RELEASE DATE: January 11, 2019
MPAA RATING: PG-13 (for suggestive content and drug use)
As we learn from the film’s opening sequence, The Upside is inspired by a true story. It’s good that director Neil Burger (The Illusionist) clues the audience in on this fact, since it is one of those stories that, in many ways, seems unlikely to have occurred. The movie is also based on the 2011 French film, The Intouchables.
Despite it being categorized as a comedy, The Upside is filled with poignancy and pathos, thanks in large part to the work of screenwriter Jon Hartmere. In a real sense it is a “buddy movie,” as a friendship develops between an ex-convict named Dell (Kevin Hart) who takes a job as an assistant to quadriplegic billionaire Philip Lacasse (Bryan Cranston).

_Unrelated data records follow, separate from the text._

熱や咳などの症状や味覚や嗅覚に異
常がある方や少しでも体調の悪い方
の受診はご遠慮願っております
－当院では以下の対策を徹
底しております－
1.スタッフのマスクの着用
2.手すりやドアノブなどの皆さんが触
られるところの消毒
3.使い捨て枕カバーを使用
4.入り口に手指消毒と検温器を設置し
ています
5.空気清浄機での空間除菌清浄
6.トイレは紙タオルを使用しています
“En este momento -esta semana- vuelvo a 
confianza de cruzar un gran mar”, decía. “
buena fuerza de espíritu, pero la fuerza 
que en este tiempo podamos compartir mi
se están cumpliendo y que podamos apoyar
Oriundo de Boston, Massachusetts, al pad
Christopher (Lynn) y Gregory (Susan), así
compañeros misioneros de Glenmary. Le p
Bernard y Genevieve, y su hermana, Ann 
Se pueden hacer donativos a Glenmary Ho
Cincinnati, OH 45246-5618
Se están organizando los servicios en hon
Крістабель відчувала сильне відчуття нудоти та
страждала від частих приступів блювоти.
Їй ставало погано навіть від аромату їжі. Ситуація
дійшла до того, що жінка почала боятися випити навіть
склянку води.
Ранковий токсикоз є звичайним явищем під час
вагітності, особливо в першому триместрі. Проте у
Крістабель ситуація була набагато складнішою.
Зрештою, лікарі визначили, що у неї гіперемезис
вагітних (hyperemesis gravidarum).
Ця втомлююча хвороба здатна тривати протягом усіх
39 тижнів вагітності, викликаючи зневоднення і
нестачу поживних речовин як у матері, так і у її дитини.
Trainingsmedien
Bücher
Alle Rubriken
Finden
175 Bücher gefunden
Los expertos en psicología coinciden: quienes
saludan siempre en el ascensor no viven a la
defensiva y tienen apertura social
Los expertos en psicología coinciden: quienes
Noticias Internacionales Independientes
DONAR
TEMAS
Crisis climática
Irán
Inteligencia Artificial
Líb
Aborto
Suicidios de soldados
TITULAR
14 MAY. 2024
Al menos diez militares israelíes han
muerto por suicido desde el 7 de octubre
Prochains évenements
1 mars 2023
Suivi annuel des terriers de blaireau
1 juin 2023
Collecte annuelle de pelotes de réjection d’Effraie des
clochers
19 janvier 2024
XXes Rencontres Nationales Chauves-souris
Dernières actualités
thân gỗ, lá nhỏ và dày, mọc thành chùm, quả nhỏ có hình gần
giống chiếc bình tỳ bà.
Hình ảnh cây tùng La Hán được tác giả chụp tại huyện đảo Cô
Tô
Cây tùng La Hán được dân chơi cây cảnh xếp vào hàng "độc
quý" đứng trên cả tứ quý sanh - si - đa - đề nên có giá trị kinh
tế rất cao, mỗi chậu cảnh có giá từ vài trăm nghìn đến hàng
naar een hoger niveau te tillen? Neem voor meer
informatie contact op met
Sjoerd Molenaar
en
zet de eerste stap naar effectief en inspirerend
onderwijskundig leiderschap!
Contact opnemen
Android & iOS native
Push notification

Hart’s performance is mellow, some may say restrained even, compared to many of his film roles, and Cranston again shows us how good he is with his craft, especially given the confines of a wheelchair, where he is essentially performing from the neck upward. It is worth noting that Cranston has taken some heat from various individuals and organizations that feel the role should have gone to a disabled actor. Regardless of one’s perspective on that, it would be difficult for one to find fault with his portrayal, which is often subtle and nuanced in several key scenes.
The upside to The Upside is that it is an engaging and entertaining film that runs the gamut of emotions, from laughter to tears. In the end it reminds us to cherish friendship and to embrace life, no matter our circumstances.